Dehors, l’un des chiens de guerre s’arrêta sur place, et se mit à grogner, montrant d’énormes dents avant de s’approcher de l’une des tours. Il tirait sur sa laisse, agité, et les deux gardes se consultèrent du regard, avant de s’approcher de la tour. L’un des deux tapa à la porte, et attendit un peu. Les deux gardes portaient de longs manteaux noirs et des casques avec des fourrures. L’un des gardes à l’entrée regarda par la trappe, et ouvrit.
«
Ben quoi, les gars ? Vous vous les gelez ? »
Cette réflexion lui valut une bourrade de la part d’un des deux patrouilleurs, qui s’aventura au rez-de-chaussée, attirant avec lui des flocons de neige. Plusieurs gardes étaient en train de se détendre en jouant aux cartes.
«
Le chien a senti quelque chose ! expliqua l’homme en désignant la bête, qui continuait à grogner.
-
J’ai rien senti d’anormal, moi... rétorqua le sergent.
-
Une chance que je ne me fie pas à l’avis des blaireaux ! lâcha le patrouilleur.
Vous avez relevé les gardes du haut ? -
La prochaine relève est dans une heure. »
Le patrouilleur soupira, continuant à tenir le chien infernal par la bride. Ce dernier continuait à grogner, de plus en plus nerveux.
«
Moi, je dis qu’il y a quelque chose de pas net. Les chiens infernaux ne s’excitent pas sans raison. Il a du ressentir de la chair fraîche. -
Peut-être un esclave qui s’est échappé du donjon... -
M’étonnerait..., objecta un autre garde, assis.

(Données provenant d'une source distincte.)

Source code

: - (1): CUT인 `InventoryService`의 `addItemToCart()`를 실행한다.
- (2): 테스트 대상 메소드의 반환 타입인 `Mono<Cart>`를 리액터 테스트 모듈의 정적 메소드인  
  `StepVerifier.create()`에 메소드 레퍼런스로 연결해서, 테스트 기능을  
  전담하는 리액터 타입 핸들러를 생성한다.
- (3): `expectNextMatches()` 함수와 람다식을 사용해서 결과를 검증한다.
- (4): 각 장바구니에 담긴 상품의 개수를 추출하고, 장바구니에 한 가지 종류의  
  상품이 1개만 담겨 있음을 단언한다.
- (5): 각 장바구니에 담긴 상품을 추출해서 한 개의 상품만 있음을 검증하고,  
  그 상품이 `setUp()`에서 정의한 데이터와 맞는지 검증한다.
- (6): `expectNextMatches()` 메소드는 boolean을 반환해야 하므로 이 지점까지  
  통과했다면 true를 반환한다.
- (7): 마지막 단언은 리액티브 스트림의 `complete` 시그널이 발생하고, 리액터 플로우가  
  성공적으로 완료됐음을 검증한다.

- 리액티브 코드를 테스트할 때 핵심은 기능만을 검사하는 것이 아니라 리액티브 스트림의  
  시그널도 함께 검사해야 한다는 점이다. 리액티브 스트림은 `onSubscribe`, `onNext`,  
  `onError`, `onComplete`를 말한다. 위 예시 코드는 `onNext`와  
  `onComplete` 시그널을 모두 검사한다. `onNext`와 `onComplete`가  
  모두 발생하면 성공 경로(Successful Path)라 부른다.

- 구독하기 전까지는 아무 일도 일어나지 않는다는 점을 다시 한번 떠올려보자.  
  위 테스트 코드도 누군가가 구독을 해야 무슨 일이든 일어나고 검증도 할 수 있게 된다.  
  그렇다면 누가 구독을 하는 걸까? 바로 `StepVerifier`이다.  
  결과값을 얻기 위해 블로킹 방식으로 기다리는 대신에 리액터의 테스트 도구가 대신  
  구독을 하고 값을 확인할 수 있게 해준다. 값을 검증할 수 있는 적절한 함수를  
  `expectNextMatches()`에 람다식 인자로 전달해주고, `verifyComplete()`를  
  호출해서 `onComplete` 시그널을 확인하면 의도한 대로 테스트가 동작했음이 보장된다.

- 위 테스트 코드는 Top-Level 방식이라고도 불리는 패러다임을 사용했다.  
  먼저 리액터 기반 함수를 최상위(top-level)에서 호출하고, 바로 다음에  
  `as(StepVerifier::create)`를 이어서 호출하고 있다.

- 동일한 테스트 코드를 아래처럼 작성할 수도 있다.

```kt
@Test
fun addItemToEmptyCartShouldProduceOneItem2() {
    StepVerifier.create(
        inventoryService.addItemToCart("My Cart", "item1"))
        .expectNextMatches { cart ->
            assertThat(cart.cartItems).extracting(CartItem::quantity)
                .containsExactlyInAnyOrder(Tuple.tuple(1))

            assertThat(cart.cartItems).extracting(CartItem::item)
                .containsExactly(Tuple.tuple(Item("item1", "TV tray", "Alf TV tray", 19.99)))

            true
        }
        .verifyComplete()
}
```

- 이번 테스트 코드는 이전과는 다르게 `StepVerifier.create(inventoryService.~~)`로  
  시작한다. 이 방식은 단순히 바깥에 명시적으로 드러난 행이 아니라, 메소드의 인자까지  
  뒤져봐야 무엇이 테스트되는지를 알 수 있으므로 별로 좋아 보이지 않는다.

Vu l’état dans lequel ils sont, ils sont totalement incapables de ce genre de prouesses. »
Le patrouilleur grinça des dents.
«
Fermez vos gueules, minables ! On grimpe au sommet de la tour ! Le premier qui chiale surveillera les cages, ou donnera à manger aux clébards ! »
Une perspective guère encourageante : le dernier garde qui avait fait ça avait perdu sa main, le chien l’ayant dévoré au passage. Les gardes se rendirent à l’avance, et prirent leurs fléaux, leurs hallebardes, leurs boucliers et épées, avant de commencer à monter, sans se douter qu’ils avançaient vers une escouade de Celkhanes.